From Our In-Coming Big Cheese

Here’s Governor-Elect Christie (courtesy of the Asbury Park Press) on how to cut school costs, the main driver of N.J.’s crippling property taxes:

1) Eliminate loopholes that allow both school districts and municipalities to bypass our soft 4% cap on annual increases. Christie: “[We’ll enact reforms] that will make it a hard cap. Right now we have a Swiss cheese cap.
2) Stop the “teacher contracts that increase salaries by 4 to 5 percent and then, on top of it, layer onto it health benefit increases and pension expenses increases.”
3) Review “mid-level management jobs at schools” because “we no longer can have that plethora of mid-management…that are not necessarily bringing quality to the classroom.
4) Control school spending at the state level. However, "if all you do is cut aid and you don't do the downstream capping of expenditures at the local level, history tells us that school boards will just raise spending at the municipal level and pass that on to the taxpayer."

Give him two years, says Christie. If he doesn’t succeed by then, he’ll call for a constitutional convention.

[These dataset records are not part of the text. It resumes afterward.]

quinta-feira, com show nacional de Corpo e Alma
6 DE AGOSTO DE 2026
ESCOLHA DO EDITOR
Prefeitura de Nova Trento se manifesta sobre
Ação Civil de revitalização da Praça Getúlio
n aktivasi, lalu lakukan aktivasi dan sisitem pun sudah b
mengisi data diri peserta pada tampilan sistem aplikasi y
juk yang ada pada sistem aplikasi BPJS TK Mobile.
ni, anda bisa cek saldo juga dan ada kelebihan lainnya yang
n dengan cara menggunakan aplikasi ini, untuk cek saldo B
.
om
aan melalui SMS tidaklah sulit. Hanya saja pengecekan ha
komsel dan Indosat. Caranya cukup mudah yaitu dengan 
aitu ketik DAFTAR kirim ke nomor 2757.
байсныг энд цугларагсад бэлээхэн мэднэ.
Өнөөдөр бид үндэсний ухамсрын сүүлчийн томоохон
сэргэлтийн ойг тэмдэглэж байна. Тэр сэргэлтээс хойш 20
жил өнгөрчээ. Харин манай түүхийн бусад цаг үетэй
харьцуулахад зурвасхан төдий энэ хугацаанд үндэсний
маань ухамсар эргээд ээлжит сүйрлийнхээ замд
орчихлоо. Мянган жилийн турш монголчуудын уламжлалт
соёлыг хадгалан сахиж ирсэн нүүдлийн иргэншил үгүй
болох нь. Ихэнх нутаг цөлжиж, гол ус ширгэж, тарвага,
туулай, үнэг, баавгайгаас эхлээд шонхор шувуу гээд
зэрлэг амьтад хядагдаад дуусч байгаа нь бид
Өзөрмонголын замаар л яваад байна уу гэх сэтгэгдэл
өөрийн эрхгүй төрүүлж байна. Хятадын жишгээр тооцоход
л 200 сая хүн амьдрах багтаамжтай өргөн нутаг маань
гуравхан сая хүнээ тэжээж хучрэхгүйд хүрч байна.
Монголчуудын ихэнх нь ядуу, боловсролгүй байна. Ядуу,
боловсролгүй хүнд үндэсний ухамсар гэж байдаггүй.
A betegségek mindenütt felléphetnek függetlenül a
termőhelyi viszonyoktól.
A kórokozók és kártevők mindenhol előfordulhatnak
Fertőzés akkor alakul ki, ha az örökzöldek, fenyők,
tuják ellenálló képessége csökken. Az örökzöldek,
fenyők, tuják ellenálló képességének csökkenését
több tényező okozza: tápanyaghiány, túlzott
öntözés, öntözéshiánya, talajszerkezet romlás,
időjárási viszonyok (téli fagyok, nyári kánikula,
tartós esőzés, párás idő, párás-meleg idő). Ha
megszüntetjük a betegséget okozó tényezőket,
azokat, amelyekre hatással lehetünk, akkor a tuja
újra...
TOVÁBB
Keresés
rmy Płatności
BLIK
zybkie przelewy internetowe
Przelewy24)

Will it work? The devil’s in the details. He can try to legislate a Parmigiano Reggiano cap, but it’s unclear how he’ll lower contractual salary increases without repairing our non-binding arbitration system. Many schools lack the plethora of middle managers already – in fact, state accountability standards already penalize schools that creep over the student/administrator ratio. The bulge is in our poor urban districts, however. Example: the average ratio on students to administrators in N.J. is 1/178.8. However, in Newark’s Central High (more on that tomorrow), the student/administrator ratio is 1/71.5 (which may in part account for the Newark’s comparative cost per pupil: $18,580).

Christie utters nary a word about consolidation and shared services, Corzine’s efficiency hobbyhorse. Christie may be correct to disregard a lost cause since voters seem likely to veto any proposed consolidation of school districts. Question: each of our 21 counties has employed for the past two years an Executive County Superintendent whose job description is focused on offering plans for consolidation by March 2010. Each has about a $200K salary and benefits package, about $4 million in total. Does that count as middle management?